Analysts say that if Romney cannot reverse the trend among older voters, he won't win on November 6.
"If Romney loses seniors, he loses this election, period," said Jonathan Oberlander, a health policy specialist at the University of North Carolina. "A bad showing nationally (among older voters) does not bode well for Florida and other states with big senior populations."
THE RYAN PLAN
Ryan's plan for Medicare would limit the program's costs by converting it from a provider of popular benefits to a system that would give future beneficiaries a financial stipend to help pay for private insurance or traditional Medicare.
Obama and fellow Democrats say Ryan's approach, which largely has been embraced by Republicans including Romney, would further expose seniors to rising healthcare costs and hasten Medicare's financial instability.
Republicans argue that their plan would preserve Medicare for future generations.

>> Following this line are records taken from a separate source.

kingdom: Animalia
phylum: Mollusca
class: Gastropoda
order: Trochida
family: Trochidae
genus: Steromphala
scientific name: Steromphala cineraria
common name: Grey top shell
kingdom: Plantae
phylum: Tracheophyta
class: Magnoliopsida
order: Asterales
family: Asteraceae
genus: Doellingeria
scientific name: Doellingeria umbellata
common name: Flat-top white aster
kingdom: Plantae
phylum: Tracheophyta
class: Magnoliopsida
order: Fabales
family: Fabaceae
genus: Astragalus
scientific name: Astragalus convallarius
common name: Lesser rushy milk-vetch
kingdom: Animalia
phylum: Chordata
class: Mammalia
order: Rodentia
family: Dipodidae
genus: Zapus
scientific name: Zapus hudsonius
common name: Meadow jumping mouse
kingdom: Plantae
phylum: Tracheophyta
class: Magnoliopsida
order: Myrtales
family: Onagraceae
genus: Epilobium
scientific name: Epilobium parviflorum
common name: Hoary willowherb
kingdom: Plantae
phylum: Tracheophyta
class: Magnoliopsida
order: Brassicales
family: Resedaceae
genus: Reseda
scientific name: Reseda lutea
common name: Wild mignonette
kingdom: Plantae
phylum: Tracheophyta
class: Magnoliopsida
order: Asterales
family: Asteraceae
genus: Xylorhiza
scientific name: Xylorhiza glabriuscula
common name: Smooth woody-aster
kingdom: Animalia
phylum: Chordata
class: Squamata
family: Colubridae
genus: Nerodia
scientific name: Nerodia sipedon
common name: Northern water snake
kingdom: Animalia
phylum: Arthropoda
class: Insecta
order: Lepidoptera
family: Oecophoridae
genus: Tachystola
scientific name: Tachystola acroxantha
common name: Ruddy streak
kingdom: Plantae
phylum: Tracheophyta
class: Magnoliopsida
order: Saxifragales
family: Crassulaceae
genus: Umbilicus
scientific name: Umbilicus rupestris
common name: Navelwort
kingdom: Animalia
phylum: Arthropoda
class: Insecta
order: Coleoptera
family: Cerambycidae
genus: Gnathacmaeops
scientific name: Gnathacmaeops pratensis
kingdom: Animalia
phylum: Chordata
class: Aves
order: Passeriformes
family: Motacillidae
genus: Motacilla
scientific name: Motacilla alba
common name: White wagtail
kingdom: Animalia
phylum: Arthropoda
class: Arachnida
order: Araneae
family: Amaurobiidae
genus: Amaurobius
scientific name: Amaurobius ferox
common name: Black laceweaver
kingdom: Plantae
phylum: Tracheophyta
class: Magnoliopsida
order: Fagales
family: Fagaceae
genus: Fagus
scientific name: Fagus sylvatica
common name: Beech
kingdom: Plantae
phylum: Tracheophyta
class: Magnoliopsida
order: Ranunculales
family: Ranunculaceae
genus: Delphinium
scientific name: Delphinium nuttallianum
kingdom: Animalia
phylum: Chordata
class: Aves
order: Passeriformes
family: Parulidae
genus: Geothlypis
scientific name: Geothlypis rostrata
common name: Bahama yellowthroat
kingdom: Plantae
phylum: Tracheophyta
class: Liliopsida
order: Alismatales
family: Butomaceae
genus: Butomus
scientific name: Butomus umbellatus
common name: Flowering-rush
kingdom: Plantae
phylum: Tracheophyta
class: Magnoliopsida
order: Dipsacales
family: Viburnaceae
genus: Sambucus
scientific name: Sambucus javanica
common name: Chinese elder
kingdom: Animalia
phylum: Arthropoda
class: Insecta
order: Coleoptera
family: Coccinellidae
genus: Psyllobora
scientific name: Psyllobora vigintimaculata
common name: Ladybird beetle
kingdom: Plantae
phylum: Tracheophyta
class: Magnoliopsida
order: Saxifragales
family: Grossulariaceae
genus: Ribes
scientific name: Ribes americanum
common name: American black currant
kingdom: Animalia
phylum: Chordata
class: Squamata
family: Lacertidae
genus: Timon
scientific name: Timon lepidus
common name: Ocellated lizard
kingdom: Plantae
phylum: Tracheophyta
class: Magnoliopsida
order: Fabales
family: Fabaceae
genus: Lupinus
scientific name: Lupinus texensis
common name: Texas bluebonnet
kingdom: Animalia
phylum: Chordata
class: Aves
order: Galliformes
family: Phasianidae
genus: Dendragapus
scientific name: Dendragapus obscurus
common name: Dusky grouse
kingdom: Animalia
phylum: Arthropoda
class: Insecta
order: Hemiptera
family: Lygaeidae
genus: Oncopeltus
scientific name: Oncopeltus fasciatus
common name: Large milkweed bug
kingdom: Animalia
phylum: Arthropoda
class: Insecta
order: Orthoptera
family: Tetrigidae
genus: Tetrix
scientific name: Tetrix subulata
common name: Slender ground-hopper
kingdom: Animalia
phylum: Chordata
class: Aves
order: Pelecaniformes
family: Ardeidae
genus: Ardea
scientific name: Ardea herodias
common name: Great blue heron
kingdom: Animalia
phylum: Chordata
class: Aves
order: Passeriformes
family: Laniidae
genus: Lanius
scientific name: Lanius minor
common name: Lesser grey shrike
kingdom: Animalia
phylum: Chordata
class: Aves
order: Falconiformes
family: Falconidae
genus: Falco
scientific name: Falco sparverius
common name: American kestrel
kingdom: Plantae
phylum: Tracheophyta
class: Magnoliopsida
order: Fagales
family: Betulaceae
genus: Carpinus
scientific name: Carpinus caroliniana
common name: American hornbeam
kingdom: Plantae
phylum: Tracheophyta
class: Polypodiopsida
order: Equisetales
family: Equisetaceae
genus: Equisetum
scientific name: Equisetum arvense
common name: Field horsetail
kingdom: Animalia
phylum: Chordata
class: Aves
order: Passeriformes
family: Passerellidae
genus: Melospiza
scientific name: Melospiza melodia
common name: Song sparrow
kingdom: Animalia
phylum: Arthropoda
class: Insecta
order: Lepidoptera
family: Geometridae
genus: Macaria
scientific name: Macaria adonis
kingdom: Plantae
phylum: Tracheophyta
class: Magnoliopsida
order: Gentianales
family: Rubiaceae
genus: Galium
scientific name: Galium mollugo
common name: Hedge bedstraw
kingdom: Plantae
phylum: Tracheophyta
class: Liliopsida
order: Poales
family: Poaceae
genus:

Medicare serves nearly 50 million retired and disabled Americans, and polls show stiff public resistance to the Ryan plan, with older voters opposing it by a 2-to-1 ratio.
Until now, however, there have been few tangible signs that opposition to Ryan's plan would translate into a preference for president.
A TURNAROUND FOR DEMOCRATS?
Pollsters say Obama's recent rise in popularity among older Americans could signal that Democrats are winning the advertising battle over Medicare.
That would be something of a turnaround for Democrats.
For much of the past two years, Republicans have helped to sway public opinion against Obama's signature legislative achievement, his overhaul of the healthcare system, by casting it as a government overreach that will kill jobs by raising costs for employers.
Republicans also said Obama would cut $716 billion from Medicare, an allegation rejected by Democrats and independent analysts. Even so, the Republican claims of Medicare cuts drew large numbers of seniors to the polls in the 2010 elections, when Republicans won control of the U.S. House of Representatives.
AARP, a grass-roots lobbying group with 37 million members aged 50 and up, backed Obama's healthcare plan against Republican critics. So it wasn't too surprising last week when Ryan, speaking at an AARP convention in New Orleans, faced a tough audience.
Less than five minutes into Ryan's speech, there were boos and cries of "No!" as he laid out the Republican message on Medicare and vowed to repeal "Obamacare."
But the data from Reuters/Ipsos polling - along with similar results from survey data of older voters by the Pew Research Center - indicate that the crowd's response in New Orleans could symbolize more than just one large group's discomfort with the Romney-Ryan ticket.
A Pew poll, conducted September 12-16 and released last week, showed Romney with only a 47 to 46 percent lead among registered voters aged 65-plus. He also trailed Obama by 7 points among people aged 45 to 64 - a huge potential voting bloc that analysts say is increasingly concerned about retirement security.
To illustrate the challenge that Romney could face in November, analysts note that Republican John McCain won 53 percent of the vote among those 65 and older in 2008, and lost to Obama with 46 percent of the overall vote.
"This is certainly a bit of a game changer," Ipsos pollster Julia Clark said of the increasing support for Obama among older Americans. "Older individuals vote. They're the ones who turn up on Election Day, for sure."
Romney and Ryan are likely to need a clear victory among older voters to win the election, given Obama's advantages among other important voting groups such as women, minorities and young adults, analysts said.
"For Romney to win the election, he has to have the majority of the vote from people over 50," said Robert Blendon, a political analyst at the Harvard School of Public Health. "If they share voters over 50, Romney's really going to take a loss here."